Abstraction faite des risques que représentent les cœurs des réacteurs en fission et les déchets issus de cette dernière, cela poserait plusieurs défis :
- D'abord, le minerai d'uranium nécessaire à la fission nucléaire est une ressource limitée et coûteuse, qui ne se trouve pas en France ;
- Ensuite, cette production d’hydrogène demanderait des quantités massives d’électricité, mais aussi d’eau, à la fois pour le fonctionnement des électrolyseurs et pour les systèmes de refroidissement. On estime ce besoin en eau à plusieurs centaines de millions de m3 par an.
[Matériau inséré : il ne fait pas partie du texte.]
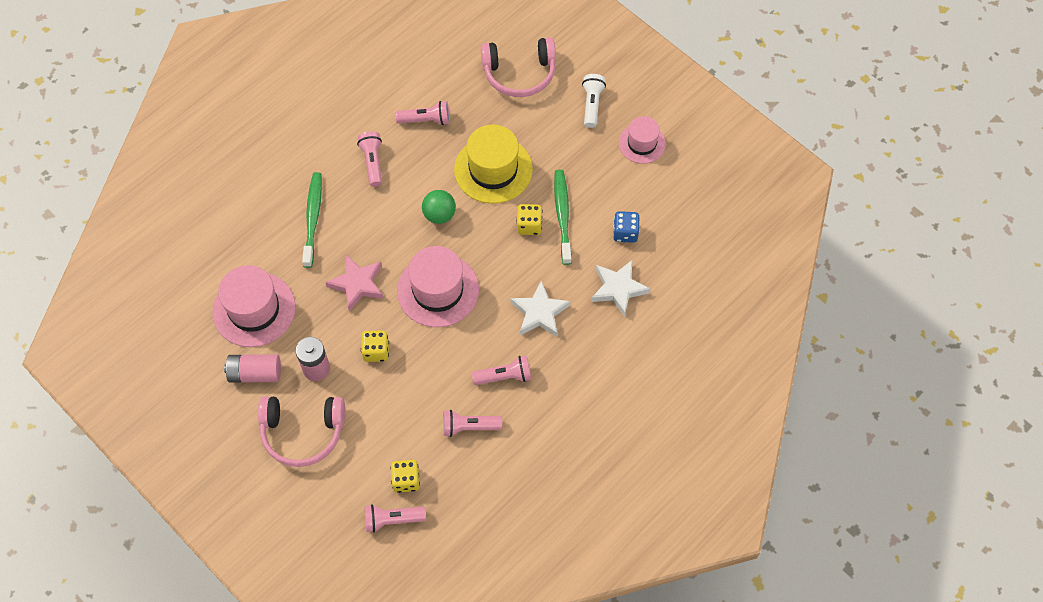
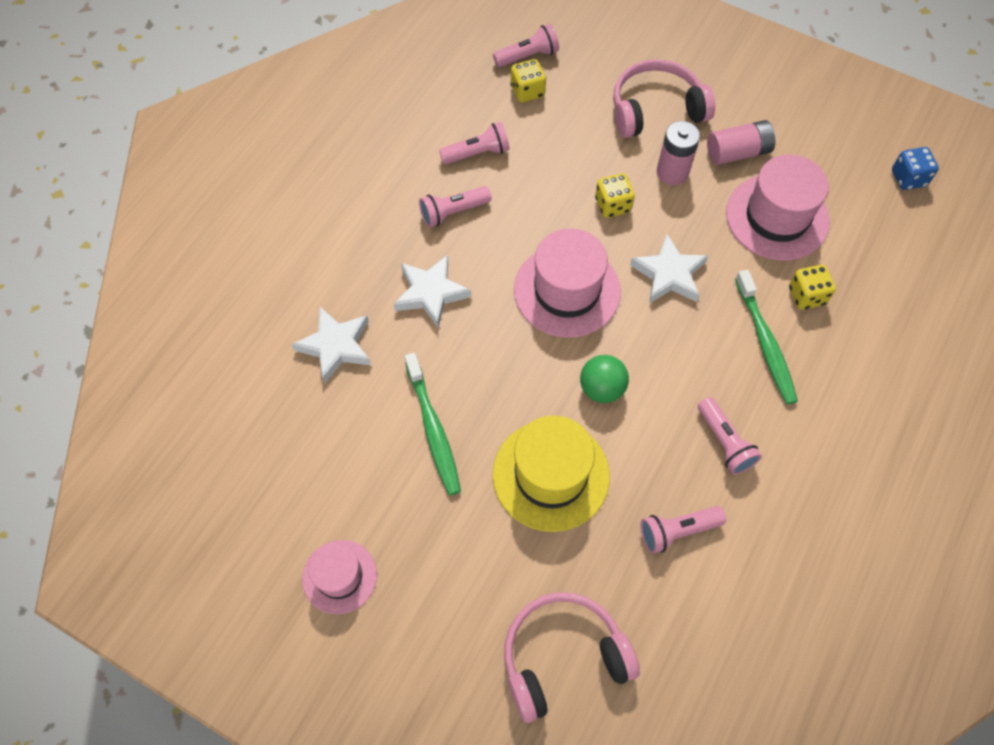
camera: 165 degrees right, 0 degrees up
pink star [325,255,384,312] -> white star [630,234,708,304]
yellow dice [516,204,543,235] -> yellow dice moved to [789,265,836,310]
white flashlight [582,74,606,128] -> none
blue dice [613,211,640,243] -> blue dice moved to [892,147,939,190]

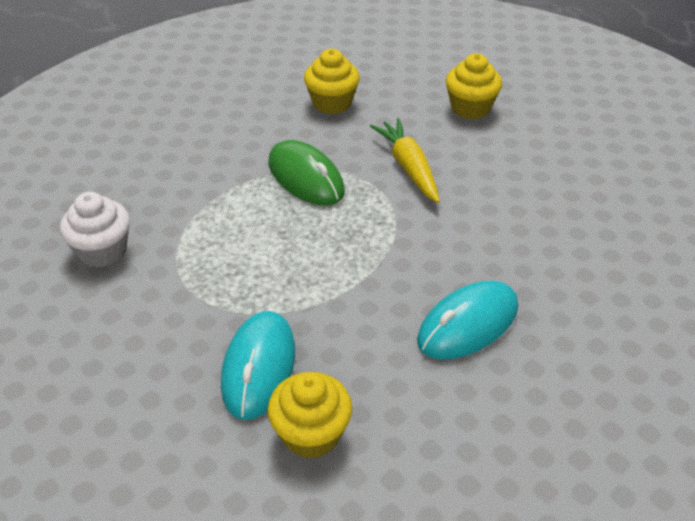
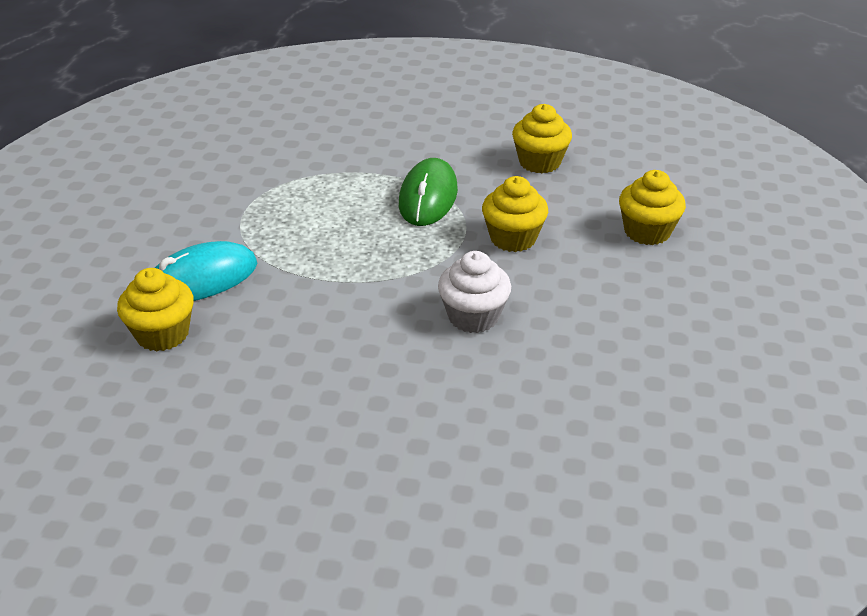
camera: 50 degrees right, 5 degrees down
white cupcake [60,192,130,268] -> white cupcake moved to [438,251,511,333]
yellow carrot [370,118,440,203] -> yellow cupcake [482,176,548,252]
turquoise mouse [417,281,518,360] -> none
Or, cette ressource n’est pas infinie : elle provient des cours d’eau dont le débit dépend des précipitations. Une captation d’eau aussi importante ne serait donc pas sans conséquence sur l’environnement.
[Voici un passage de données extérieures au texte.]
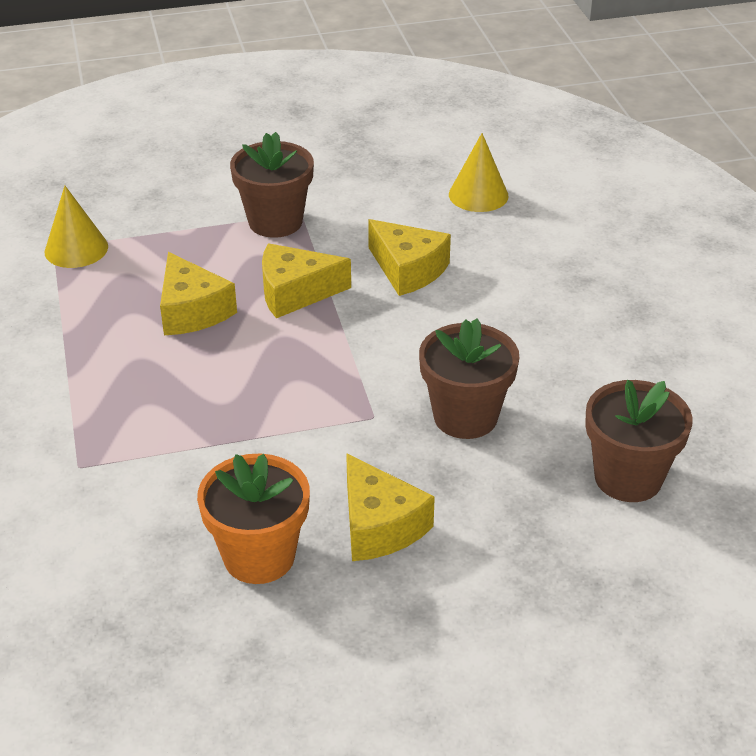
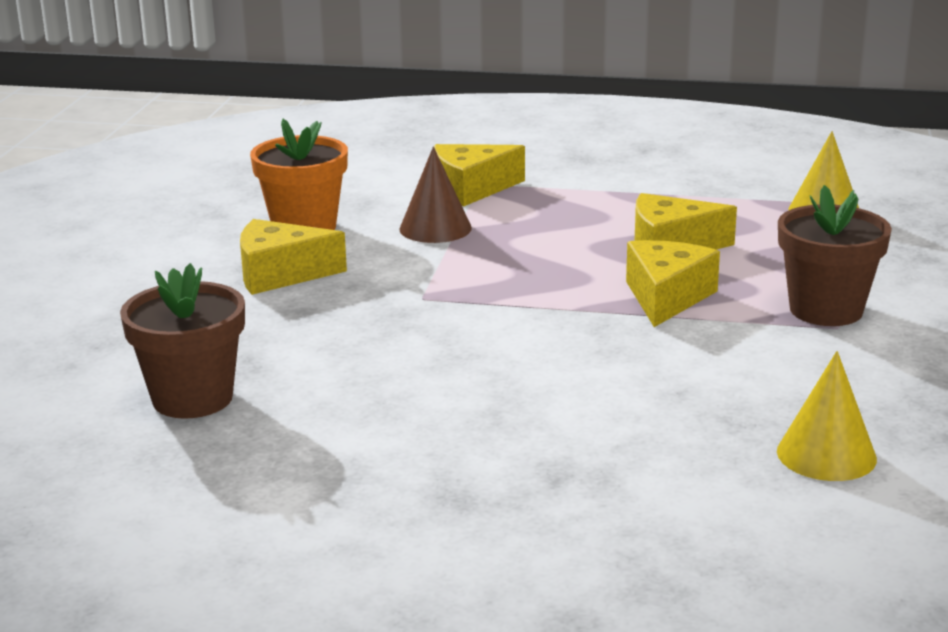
camera: 115 degrees right, 15 degrees down
yellow cheese [368,219,451,296] -> yellow cheese moved to [434,144,525,206]
brown flower pot [419,319,519,439] -> none
none -> brown cone [399,147,472,243]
Les rejets du « vaporeformage »
L'autre méthode d'obtention de l'hydrogène est le vaporeformage de l'hydrocarbure le plus simple, le méthane (CH4), issu du raffinage du pétrole. Le procédé consiste à séparer l'hydrogène du carbone en soumettant le méthane à de la vapeur d'eau très chaude (notamment celle qui provient des chambres de refroidissement des réacteurs nucléaires).
Seul problème, de taille : le carbone dissocié réagit avec l'oxygène pour former du CO2, facteur de réchauffement climatique. On parle alors d'« hydrogène gris » lorsque ce CO2 est directement rejeté dans l'atmosphère, ou d'« hydrogène bleu » lorsqu'il est stocké dans des « puits à carbone », un procédé à la fois coûteux et dangereux car son stockage à haute pression peut provoquer des séismes.
Les défis du stockage et de l'acheminement
Une fois obtenu par électrolyse ou par vaporeformage, l’hydrogène compressé présente une densité énergétique 7 fois inférieure à celle des carburants issus du pétrole ; c’est-à-dire que pour une même quantité d’énergie, l’hydrogène prend 7 fois plus de volume.
Si Emmanuel Macron a précisé vouloir produire ce gaz « sur notre sol », il faut savoir que pour les pays souhaitant importer de l’hydrogène, les industriels suggèrent de transformer l’hydrogène en ammoniac (NH3) et de le transporter… par bateau… malgré les risques environnementaux que représenteraient les naufrages de ces cargos.
D’autre part, la forme gazeuse de l’hydrogène (dihydrogène, H2) rend indispensable son stockage, d’autant plus qu’il est extrêmement inflammable au contact de l'oxygène de l'air.
Ce problème est loin d’être nouveau : lorsque le dihydrogène était utilisé pour gonfler les ballons dirigeables, dont l'âge d'or fut l'entre-deux-guerres, des accidents spectaculaires se produisirent. Ainsi, en 1937, le « Hindenburg » allemand explosa au-dessus de son point d'envol, conduisant à l'interdiction de l'utilisation du dihydrogène dans les ballons dirigeables et plus largement à l'abandon du Zeppelin comme mode de transport.
Le cimetière de l'Histoire est plein de ces innovations « miraculeuses » et pourtant vite oubliées. Trop miraculeuses pour être vraies.